[To do]
From the thread on porting an R linear model to Python, reproduce the passage that starts at the words "Python code throws" and ends after "the documentation here.", character for character.

* begin Given text *

Search code examples
pythonrlinear-regressionlm

rewrite R linear model to Python


Help to rewrite R linear model to Python. R code:

x <- rnorm(10)
y <- 1+x+rnorm(10)
model <- lm(y~x)
res = summary(model)$r.squared
print(res)

Python code throws an error - 'setting an array element with a sequence'. It seems it lacks something, i can't understand what

x = np.random.normal(0, 1, 10)
y = [1 + np.random.normal() + v for v in x]
new_list = [x, y]
array = np.array(new_list)
df = pd.DataFrame({'x': [x], 'y': [y]})
model = LinearRegression()
X, y = df[['x', 'y']], df
model.fit(X, y)

Solution

  • The statsmodels library provides an easy linear regression implementation with a similar summary table as R. You can find the documentation here.

    Python:

    import numpy as np
    import statsmodels.api as sm
    
    x = np.random.normal(0, 1, 10)
    y = [1 + np.random.normal() + v for v in x]
    
    #add intercept to x
    x = sm.add_constant(x)
    
    #statsmodels ordinary linear regression
    model = sm.OLS(y, x)
    results = model.fit()
    
    print(results.summary())

* end Given text *
* begin Provided information *

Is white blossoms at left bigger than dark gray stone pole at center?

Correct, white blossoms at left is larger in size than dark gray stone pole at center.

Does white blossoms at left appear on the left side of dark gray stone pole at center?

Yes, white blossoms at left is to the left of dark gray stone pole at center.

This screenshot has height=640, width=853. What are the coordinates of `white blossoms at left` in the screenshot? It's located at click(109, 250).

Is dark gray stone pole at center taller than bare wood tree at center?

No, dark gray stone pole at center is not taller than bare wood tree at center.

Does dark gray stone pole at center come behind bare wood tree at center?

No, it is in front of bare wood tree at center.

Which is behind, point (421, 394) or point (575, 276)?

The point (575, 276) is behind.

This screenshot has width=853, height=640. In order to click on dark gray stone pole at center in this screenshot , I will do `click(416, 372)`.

* end Provided information *
* begin Provided information *

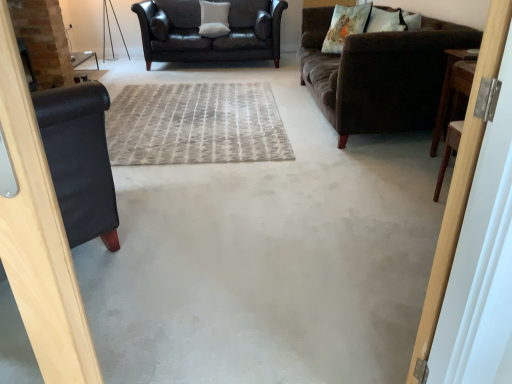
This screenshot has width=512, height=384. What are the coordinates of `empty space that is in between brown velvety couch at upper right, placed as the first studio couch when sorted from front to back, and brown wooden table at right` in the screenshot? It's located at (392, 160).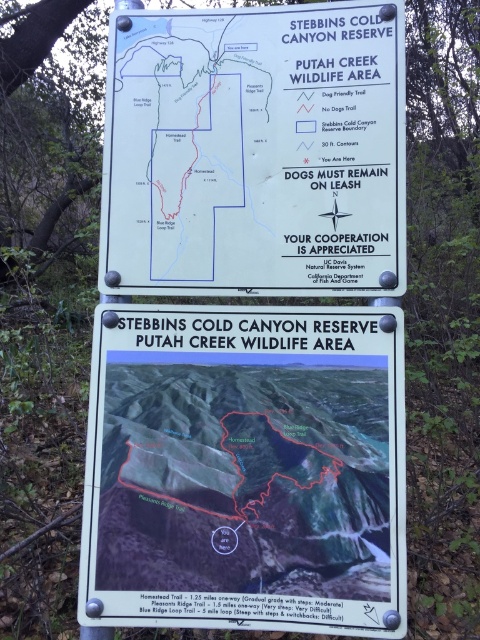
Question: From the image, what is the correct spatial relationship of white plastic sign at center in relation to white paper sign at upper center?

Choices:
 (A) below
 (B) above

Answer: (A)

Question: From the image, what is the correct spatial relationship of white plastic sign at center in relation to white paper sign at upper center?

* end Provided information *

[Result]
Python code throws an error - 'setting an array element with a sequence'. It seems it lacks something, i can't understand what

x = np.random.normal(0, 1, 10)
y = [1 + np.random.normal() + v for v in x]
new_list = [x, y]
array = np.array(new_list)
df = pd.DataFrame({'x': [x], 'y': [y]})
model = LinearRegression()
X, y = df[['x', 'y']], df
model.fit(X, y)

Solution

  • The statsmodels library provides an easy linear regression implementation with a similar summary table as R. You can find the documentation here.